Wednesday, December 28, 2011

The Lawn

For the last four and a half years I've been working to bring my grandfather's story to an audience.  I've been researching and I've been writing.  I've been reading and I've been writing.  I've been conducting interviews on camera and off and I've been writing.  It's catching up to me.

The last couple of mornings I've been going to Starbucks at 4:30AM to write.  Mid-morning I take a break and then write for six to eight more hours somewhere else. Before the sun came up this morning I was already several pages into a piece that feels like a mess, a great big jumble of disconnected words that don't entertain, inform, move the story along or help at all.  The problem is that I need something there.  I have to tell that part of the story.  But what I have sounds contrived.  When I read it I feel like a fraud.  I wrote better stuff in sixth grade English.

There is a beauty and an energy about my grandfather's story.  Through his one life can be seen the horrors of black life in the South and the very essence of courage.  I want to get out of the way so that his story and the story of Greenwood can pass through me.

How do I take my heap of empty words and transform them into something that feels light and effortless?

This morning in my little spot at the local Starbucks, I took a break from revising to spend some time with a blank page.  I wrote the following piece.


The Lawn


Writing for me is like finding a field of hard, dry land that’s full of deeply embedded rocks.  In the distance there’s a beautiful mountain that sparkles when the sun sets.  It occurs to me that this would be an ideal place for a plush, thick green lawn, the kind of lawn that your feet sink into when you walk across it.  Somehow I know that one day a child will sit on this lawn and pull the grass out in chunks.  The beautiful grass will fill their tiny, fat hands, sticking out curiously from between their fingers.  This child will dig and dig, but never find anything but green.

For inspiration I go to a garden center, grab a hunk of emerald green grass that someone else has grown and I stuff it into my pocket.  I return to the field and go over it with a tool to loosen the dense dirt and rocks.  I think this will take an hour.  It takes two weeks.  When I’m finished I feel exhausted.  I’m convinced that my original idea was completely idiotic.  I look over the field prepared to give up, to do something else with the limited amount of time I have on this earth.

But there, in the distance I see it.  A few slivers of grass have fallen from my pocket.  Their green is even more vibrant and beautiful against the backdrop of the mountain that sparkles when the sun sets.  I cannot abandon this work.  Who will take it up if I leave it behind? 

Again, I believe it can be done.

I survey the land.  The ground is loose but it's covered in parched dirt.  I feed the land, going over it again and again to develop a rich soil that can nourish the green grass I'm dreaming of.  I think this will take two weeks.  It takes two months. 

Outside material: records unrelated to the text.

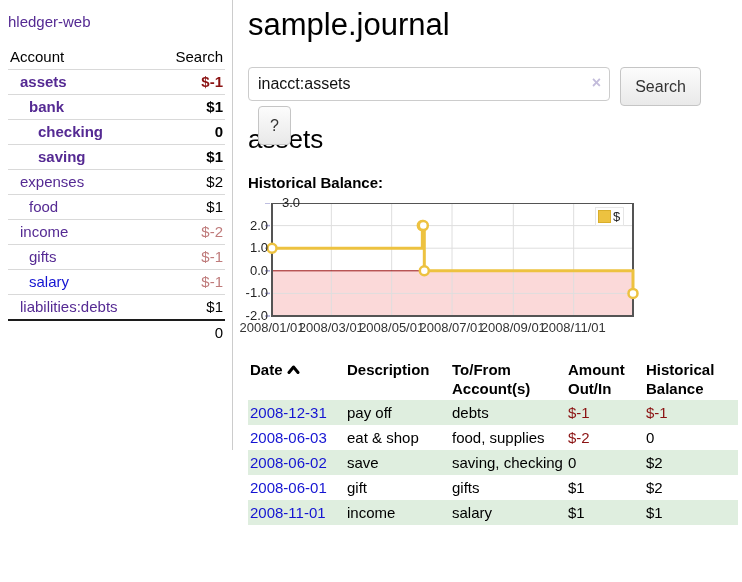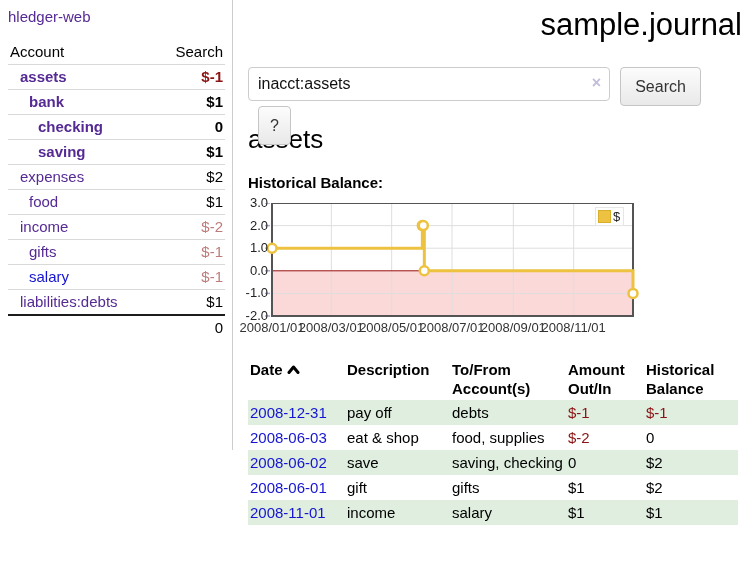--- a/index.html
+++ b/index.html
@@ -8,21 +8,21 @@
     width:742px; height:582px; position:relative; overflow:hidden;
     background:#fff; color:#000;
     font-family:"Liberation Sans","DejaVu Sans",sans-serif;
     font-size:15px;
   }
   a { text-decoration:none; }
 
   
   .sidebar {
     position:absolute; left:0; top:0; width:233px; height:450px;
-    border-right:1px solid #ccc; padding:8px 8px 0 8px;
+    border-right:1px solid #ccc; padding:13px 8px 0 8px;
   }
   .brand { color:#552a93; font-size:15px; display:inline-block; }
   .journal-link { display:block; color:#552a93; font-size:15px; margin-top:40px; }
   .acct-table { width:217px; border-collapse:collapse; margin-top:16px; font-size:15px; }
   .acct-table th {
     font-weight:400; text-align:left; padding:2px 2px 4px 2px;
     border-bottom:1px solid #d9d9d9;
     margin-top:23px;
   }
   .acct-table th.bal-h { text-align:right; }
@@ -30,21 +30,21 @@
   .acct-table td.bal { text-align:right; padding-right:2px; }
   .acct-table tr.bold td { font-weight:bold; }
   .acct-table a { color:#552a93; }
   .acct-table a.blue { color:#1414d2; }
   .neg-strong { color:#8b1313; }
   .neg-soft { color:#bf7b7b; }
   .acct-table tr.total td { border-top:2px solid #1c1c1c; border-bottom:none; padding:3px 2px 3px 0; }
 
   
   .main { position:absolute; left:245px; top:0; width:497px; }
-  h1.page-title { font-size:31px; font-weight:400; margin:7px 0 0 3px; line-height:36px;text-align:right; }
+  h1.page-title { font-size:31px; font-weight:400; margin:7px 0 0 3px; line-height:36px; }
   .search-row { position:relative; margin:24px 0 0 3px; height:34px; }
   .search-box { position:relative; display:inline-block; }
   .search-input {
     width:362px; height:34px; border:1px solid #ccc; border-radius:4px;
     padding:6px 26px 6px 9px; font-size:16px; color:#111;
     font-family:"Liberation Sans","DejaVu Sans",sans-serif;
   }
   .clear-x {
     position:absolute; right:9px; top:7px; color:#c3bcdb;
     font-size:16px; font-weight:bold; cursor:pointer;
@@ -183,21 +183,21 @@
         <circle cx="27" cy="45.2" r="4.5" fill="#fff" stroke="#edc240" stroke-width="2.5"></circle>
         <circle cx="177.33424657534246" cy="22.6" r="4.5" fill="#fff" stroke="#edc240" stroke-width="2.5"></circle>
         <circle cx="178.3232876712329" cy="22.6" r="4.5" fill="#fff" stroke="#edc240" stroke-width="2.5"></circle>
         <circle cx="179.3123287671233" cy="67.8" r="4.5" fill="#fff" stroke="#edc240" stroke-width="2.5"></circle>
         <circle cx="388" cy="90.4" r="4.5" fill="#fff" stroke="#edc240" stroke-width="2.5"></circle>
       </svg>
     <div class="legend">
       <span class="legend-swatch"></span>
       <span class="legend-label">$</span>
     </div>
-  <div class="ylab" style="top: -7px;">3.0</div>
+  <div class="ylab" style="top: -7px; margin-left: 32px;">3.0</div>
       <div class="ylab" style="top: 15.6px;">2.0</div>
       <div class="ylab" style="top: 38.2px;">1.0</div>
       <div class="ylab" style="top: 60.8px;">0.0</div>
       <div class="ylab" style="top: 83.4px;">-1.0</div>
       <div class="ylab" style="top: 106px;">-2.0</div>
       <div class="xlab" style="left: 27px;">2008/01/01</div>
       <div class="xlab" style="left: 86.3425px;">2008/03/01</div>
       <div class="xlab" style="left: 146.674px; text-align: center;">2008/05/01</div>
       <div class="xlab" style="left: 207.005px;">2008/07/01</div>
       <div class="xlab" style="left: 268.326px;">2008/09/01</div>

Finally, I have rich, life sustaining soil.  I plant my grass.  I do not have seeds.  I must plant each blade of grass one at a time.  I do.  I plant them as close together as I can.  I think this will take two months.  It takes nine. 

When I get to the end of my field I excitedly turn around to survey my beautiful work only to find that my lush green lawn looks like the head of a bald man with a few stray hairs.  My lawn is sporadic at best.  

I am heartbroken.  

Exhausted, bent over by doubt and regret, I gather what little energy I have left and I go over the lawn once more.  I plant many more blades of grass, delicately placing each one in the soft, willing soil.

It’s taken all the energy and hope I can muster to go over this ground again.  This time it has to work.  I don’t know what I’ll do if I’m not finished.  I must move on to other things. 

With anxiety and fear I again turn to survey my work.  Now it looks like the hair on the head of a doll.  There’s a lot more grass, but something about the lawn is still wrong.  It’s not rich and plush, but it is there.  Every few feet I see a patch of beauty, but these patches are not connected and in between them the ground looks lost and barren. 

I want to give up.  The scale is even.  On one side is the weight of the time I’ve invested and on the other is the weight of the time I may still have to invest before I’ll be done. 

I know that if I walk away I will always wonder what my lawn could have been. 

Again, I plant and again I survey.  There is still not enough.  I’m getting older. 

When I set out on this endeavor years ago I thought I was a natural grass planter.  I thought that a rich, emerald, glittery and magically green lawn would pour out of me like water from a faucet.  But it’s not.  I have no magic.  I have time.  I have hours.  I have commitment.  I have dirt and a few beautiful blades of grass. 

All that keeps me going is the hope and the vision of what this lawn might be if I don’t give up.  No one else will plant it, it has to be me. 

Long ago I was a person who noticed a field.  Now, I am an obsessive planter of grass.

Is this lawn my prison or my purpose? 

I am exhausted, wind blown, and sunburned.  I stand to survey the field.  Then I write.